Consigne ▸
Répondez aux questions suivantes d'après le texte fourni.
(a) En quelle année date le manifeste qui proclamait la nécessité, pour les travailleurs, de s'unir internationalement ?
(b) Quel métier est indiqué pour William Savage ?
(c) Jusqu'à la fin de l'année 1837, en quelle langue Kats et Pellering s'étaient-ils adressés aux ouvriers ?

Texte fourni ▸
▬▬▬

Robert Hartwell, compositeur ; John Gast, charpentier de vaisseau ; Richard Moore, graveur ; William Hoare, cordonnier ; Antony Morton, charpentier ; Georges Tomey, ferblantier Charles (H. Baker), compositeur ; William Pearce, charpentier ; William Savage, garde-magasin ; John Cleavel, libraire ; John Rogers, tailleur ; Henry Hetherington, comptable-trésorier ; William Lovett, ébéniste, secrétaire d'association ».

Ce manifeste de 1836 proclamait la nécessité, on le voit, pour les travailleurs, de s'unir internationalement. Cette idée fit son chemin, comme on le verra dans la suite de cet ouvrage.


Malgré les calomnies de la presse bourgeoise et l'intervention de la police, les meetings d'ouvriers s'implantèrent peu à peu et entrèrent dans les mœurs, mais ce ne fut pas sans peine.

Vers la fin de l'année 1837, le Radical réclama l'organisation de réunions publi¬ques en langue française, car jusqu'ici Kats et Pellering ne s'étaient adressés aux ouvriers qu'en flamand.

▬▬▬

Données enregistrées ▸

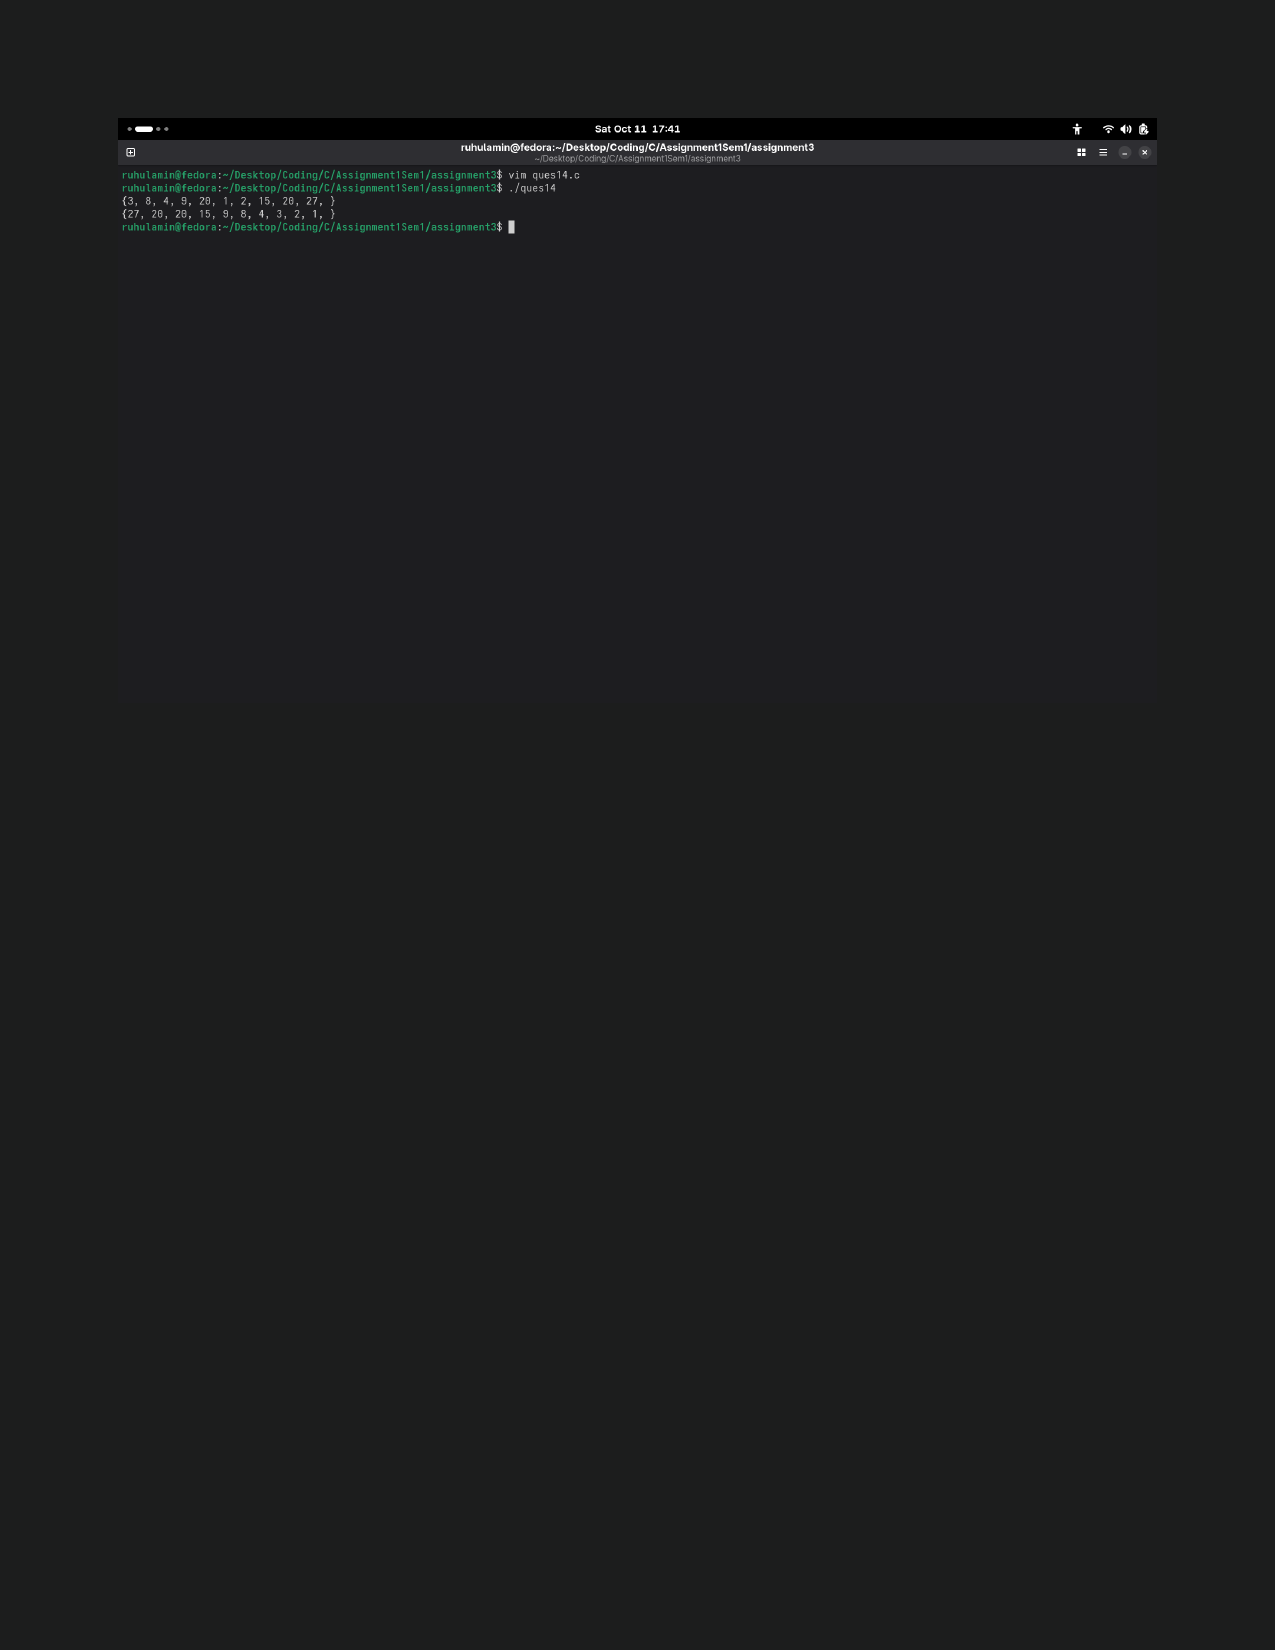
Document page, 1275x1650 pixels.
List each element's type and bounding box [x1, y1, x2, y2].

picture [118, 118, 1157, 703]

▬▬▬

Corrigé ▸
(a) 1836
(b) Garde-magasin
(c) En flamand